_Source extract_.
Content starts

Six-time NBA All-Star Shawn Kemp spent the bulk of his career in Seattle and still lives there. In an interview last week on radio station KJR, Kemp said the Thunder offered him front row seats to a first-round playoff game against Denver – an offer he swatted into the stands.

“I don’t think it’d be too smooth for the people around here to look up one day and see me sitting on the front row for the Oklahoma Thunder. People back here deserve basketball. It was taken and robbed from these people in this area,” said Kemp, who went to the NBA Finals with Seattle in 1996.  “My loyalty remains in this area for these people until they get a team back. I won’t be sitting on anybody’s front row until the Sonics is back in action.”

But while Seattle may still be mourning the loss of its team, fans in Oklahoma City are ecstatic the NBA has come to town. Berry Tramel is a sports columnist for The Oklahoman.

“99.7 percent of the seats were sold this season. You see the [Thunder] car flags flying all over the state like it’s the state of Alabama or something,” Tramel said. “It’s really gone ga-ga. It’s a statewide phenomenon, over in Tulsa, the other big metropolitan area in the state [they’re] huge Thunder fans. So, [the team has] really taken Oklahoma by storm.”

The Thunder’s success has driven some Sonics fans to turn on one of Seattle’s native sons. Thunder guard Nate Robinson grew up in Seattle and attended the University of Washington. But when Robinson tweeted that Oklahoma City fans are “the best on the planet” he was heavily criticized in his hometown. That’s when Seattle fans crossed the line in the eyes of Times columnist Jerry Brewer.

“It got to the point where Nate Robinson’s mother had to go on a local radio station and defend her son. Nate Robinson couldn’t be more Seattle. He’s got the city skyline tattooed on back. He’s got the area code, 206, tattooed on his body as well. Why couldn’t we give him the benefit of the doubt?”

Royce Young runs the blog, DailyThunder dot com. Young says there’s some bad blood between Seattle and OKC, but he and many other Thunder fans feel for the Sonics faithful.

Content ends

_Tasks to carry out_.
1 > In the article on Seattle and the Oklahoma City Thunder, what share of seats was sold this season?
2 > Do the following statements agree with the article on Seattle and the Oklahoma City Thunder? (a) Shawn Kemp accepted the Thunder's offer of front row seats. (b) Nate Robinson attended the University of Washington. (c) Berry Tramel writes for The Seattle Times.
3 > Continue the article on Seattle fans and the Oklahoma City Thunder from the point where it stops.
The entries have nothing to do with the text.

_Information provided_.
Content starts

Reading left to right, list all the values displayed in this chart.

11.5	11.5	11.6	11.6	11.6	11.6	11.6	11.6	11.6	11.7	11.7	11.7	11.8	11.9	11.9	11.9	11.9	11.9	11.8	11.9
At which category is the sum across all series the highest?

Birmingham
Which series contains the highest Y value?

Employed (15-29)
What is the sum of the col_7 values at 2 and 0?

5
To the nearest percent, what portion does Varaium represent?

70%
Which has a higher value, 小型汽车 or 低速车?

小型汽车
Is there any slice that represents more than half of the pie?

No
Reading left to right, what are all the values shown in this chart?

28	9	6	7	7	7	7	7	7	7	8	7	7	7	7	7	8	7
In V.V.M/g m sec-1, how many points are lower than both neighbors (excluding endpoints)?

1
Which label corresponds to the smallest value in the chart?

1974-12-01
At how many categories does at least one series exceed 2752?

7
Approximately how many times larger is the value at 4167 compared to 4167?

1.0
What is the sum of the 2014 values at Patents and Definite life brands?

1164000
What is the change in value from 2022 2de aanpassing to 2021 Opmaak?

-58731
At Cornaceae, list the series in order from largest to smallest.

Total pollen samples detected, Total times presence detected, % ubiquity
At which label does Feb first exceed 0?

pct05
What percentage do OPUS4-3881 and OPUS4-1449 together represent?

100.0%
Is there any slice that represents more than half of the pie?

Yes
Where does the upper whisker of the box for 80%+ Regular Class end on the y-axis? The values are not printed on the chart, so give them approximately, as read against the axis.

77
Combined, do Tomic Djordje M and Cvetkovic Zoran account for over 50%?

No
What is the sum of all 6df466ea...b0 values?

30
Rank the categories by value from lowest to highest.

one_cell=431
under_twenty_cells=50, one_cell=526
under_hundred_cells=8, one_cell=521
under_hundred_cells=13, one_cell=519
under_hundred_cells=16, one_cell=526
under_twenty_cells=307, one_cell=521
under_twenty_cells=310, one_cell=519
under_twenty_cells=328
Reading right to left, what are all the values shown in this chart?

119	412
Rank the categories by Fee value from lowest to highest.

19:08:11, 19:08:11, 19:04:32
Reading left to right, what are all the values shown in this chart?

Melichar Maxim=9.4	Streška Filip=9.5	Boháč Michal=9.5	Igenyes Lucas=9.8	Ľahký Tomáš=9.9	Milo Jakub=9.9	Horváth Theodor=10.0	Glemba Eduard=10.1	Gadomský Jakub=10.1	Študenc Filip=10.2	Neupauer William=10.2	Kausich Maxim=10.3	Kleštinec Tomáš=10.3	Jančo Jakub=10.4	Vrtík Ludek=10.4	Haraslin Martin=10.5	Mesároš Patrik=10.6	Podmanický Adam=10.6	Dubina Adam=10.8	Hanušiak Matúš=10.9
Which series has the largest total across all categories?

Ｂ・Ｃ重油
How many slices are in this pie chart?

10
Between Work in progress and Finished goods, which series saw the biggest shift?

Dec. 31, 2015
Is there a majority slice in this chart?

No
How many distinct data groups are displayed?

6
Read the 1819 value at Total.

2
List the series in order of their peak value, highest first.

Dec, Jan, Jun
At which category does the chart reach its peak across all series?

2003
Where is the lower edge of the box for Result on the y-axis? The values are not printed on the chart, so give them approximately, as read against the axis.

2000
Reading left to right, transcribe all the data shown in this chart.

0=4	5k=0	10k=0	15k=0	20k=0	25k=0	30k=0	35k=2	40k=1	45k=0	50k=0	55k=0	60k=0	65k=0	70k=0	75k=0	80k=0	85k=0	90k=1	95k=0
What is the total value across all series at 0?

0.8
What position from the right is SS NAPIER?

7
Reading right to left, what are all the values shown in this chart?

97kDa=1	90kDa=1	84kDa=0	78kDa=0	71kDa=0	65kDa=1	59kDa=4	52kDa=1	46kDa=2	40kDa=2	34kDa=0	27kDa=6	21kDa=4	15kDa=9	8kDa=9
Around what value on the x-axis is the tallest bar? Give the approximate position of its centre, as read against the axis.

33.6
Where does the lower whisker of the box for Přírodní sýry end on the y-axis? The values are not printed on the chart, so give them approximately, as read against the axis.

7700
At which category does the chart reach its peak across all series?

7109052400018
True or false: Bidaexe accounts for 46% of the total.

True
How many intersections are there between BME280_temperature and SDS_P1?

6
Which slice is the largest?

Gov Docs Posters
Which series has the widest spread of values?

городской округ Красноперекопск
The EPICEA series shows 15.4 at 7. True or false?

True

Content ends

_Responses for each task_.
1 > 99.7 percent of the seats were sold.

2 >
(a) No: "an offer he swatted into the stands."
(b) Yes: "Thunder guard Nate Robinson grew up in Seattle and attended the University of Washington."
(c) No: "Berry Tramel is a sports columnist for The Oklahoman."

3 >
“I’ve never liked the fact that we had to take another city’s team to have our own team. We’re all absolutely in love with [the Thunder],” Young said. “I can’t imagine growing up with them and my future children falling in love with these players and 40 years from now somebody taking it away.”

There is a small, grassroots movement working to bring the NBA back to Seattle, but even if it succeeds, the team’s official history is long gone. The deal to move the franchise to OKC allowed the Thunder to retain all of the Sonics history. That’s 41 years of Seattle basketball, including three trips to the NBA Finals and the 1979 NBA title. But Young says most Thunder fans would have preferred a clean start.

“We don’t care about Downtown Freddie Brown or Gary Payton or Shawn Kemp. And I’m sure that breaks a lot of Seattle people’s hearts, but I mean, that wasn’t our team,” Young said. “That wasn’t our franchise. Our franchise started in 2008 with Kevin Durant, Russell Westbrook, and those guys.”

When dared to repeat his comments to former Seattle SuperSonics big man Xavier McDaniels’ face, Young laughed, but quickly declined.

“I definitely wouldn’t say that to the X-Man,” the blogger replied.

Depending on how you see it, tonight’s game against the Dallas Mavericks at the Ford Center in Oklahoma City is the Thunder’s first home game in the Western Conference finals … or their first since 1996. Either way, it’s Game 3.